Try it
Pick up the passage below on extending time to file a Notice of Appeal and carry it forward from its final sentence.

Extract
As can be seen, what his Honour there said is that ultimately it is a question of where the justice of the case lies, and the need to ensure that Rules of Court which fix times for doing acts do not become instruments of injustice. In addressing that overarching principle, there are a number of factors that can be considered where relevant, such as the reasons for the failure to file the Notice of Appeal within time, the merits of the proposed appeal, and the consequences for the parties of the grant or refusal of the application. They are the three principal factors which are often dealt with in these cases, and in my view they are the factors which are relevant here.
There are other factors that can be considered, such as the history of the proceedings, the conduct of the parties, the nature of the litigation, but none of those matters, in my view, are relevant to the application before the court today.
I turn now to consider the principal factors relevant to this application.
First, the issue of the reasons for the failure to file a Notice of Appeal within time. In that regard there is nothing whatsoever in the affidavit filed in support of the application which provides any reason for the failure to file the Notice of Appeal within time. However, in the affidavit sworn on 3 December 2018, there is at least a passing reference to that issue, and it appears in paragraph one. The effect of that is the applicant deposes that he is unqualified and unaware of appeal time limitations. However, it has often been said and, indeed, it was also said in Gallo v Dawson, that lack of legal knowledge is a misfortune, not a privilege.

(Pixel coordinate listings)
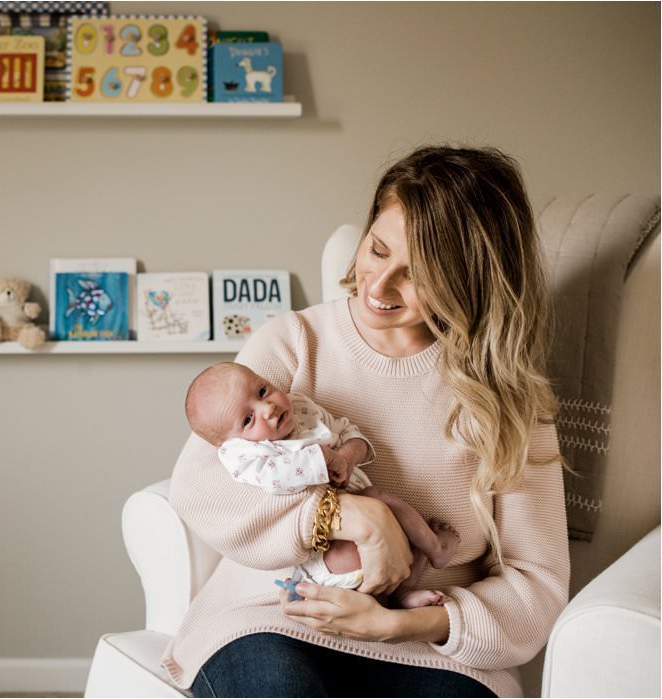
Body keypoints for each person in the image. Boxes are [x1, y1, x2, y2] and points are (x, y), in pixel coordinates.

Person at [162, 145, 569, 698]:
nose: (378, 287)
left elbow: (537, 585)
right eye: (377, 250)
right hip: (274, 619)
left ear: (469, 281)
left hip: (432, 650)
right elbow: (200, 487)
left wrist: (402, 624)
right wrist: (346, 514)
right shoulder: (293, 343)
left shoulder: (512, 399)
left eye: (418, 276)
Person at [184, 361, 460, 609]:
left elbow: (350, 432)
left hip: (376, 534)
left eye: (262, 391)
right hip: (328, 554)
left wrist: (347, 457)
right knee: (381, 501)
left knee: (399, 526)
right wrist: (321, 459)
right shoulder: (243, 455)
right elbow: (277, 479)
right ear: (230, 442)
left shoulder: (302, 408)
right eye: (247, 419)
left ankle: (405, 592)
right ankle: (434, 549)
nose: (267, 408)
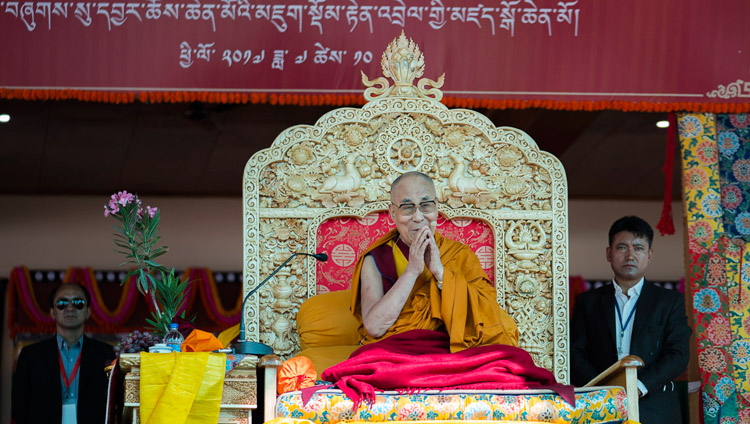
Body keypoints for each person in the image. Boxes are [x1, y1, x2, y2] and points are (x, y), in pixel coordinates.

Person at [350, 171, 518, 352]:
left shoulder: (458, 254)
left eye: (425, 206)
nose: (418, 217)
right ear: (393, 213)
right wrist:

Answer to the problem
In my view, the only reason that I can glean from that affidavit is insufficient and, as counsel for the respondent has pointed out, the applicant must have known of the timeframe for filing a Notice of Appeal given that he, on 23 April 2018, filed a Notice of Appeal against orders made by Judge Burchardt on 26 March 2018 in appeal no. SOA 27 of 2018. Yet it still took another seven months for the applicant to file the application that is now before the court. To repeat, I do not consider that reason an adequate or satisfactory reason for the failure to file a Notice of Appeal within time or, at the very least, for what is a failure by the applicant to file an application seeking an extension of time in a timely fashion.
Turning to the second matter, namely the merits of the appeal. Because the orders made by the primary judge are procedural orders, leave to appeal is required, and the applicant has recognised that, given that in his Draft Notice of Appeal dated 15 November 2018, which is the Notice of Appeal that he would want to proceed upon if an extension of time is granted, the applicant set out the facts on which he seeks leave to appeal as follows:
1.The judge made an order where the initiating applicant did not comply with pre action procedural requirements.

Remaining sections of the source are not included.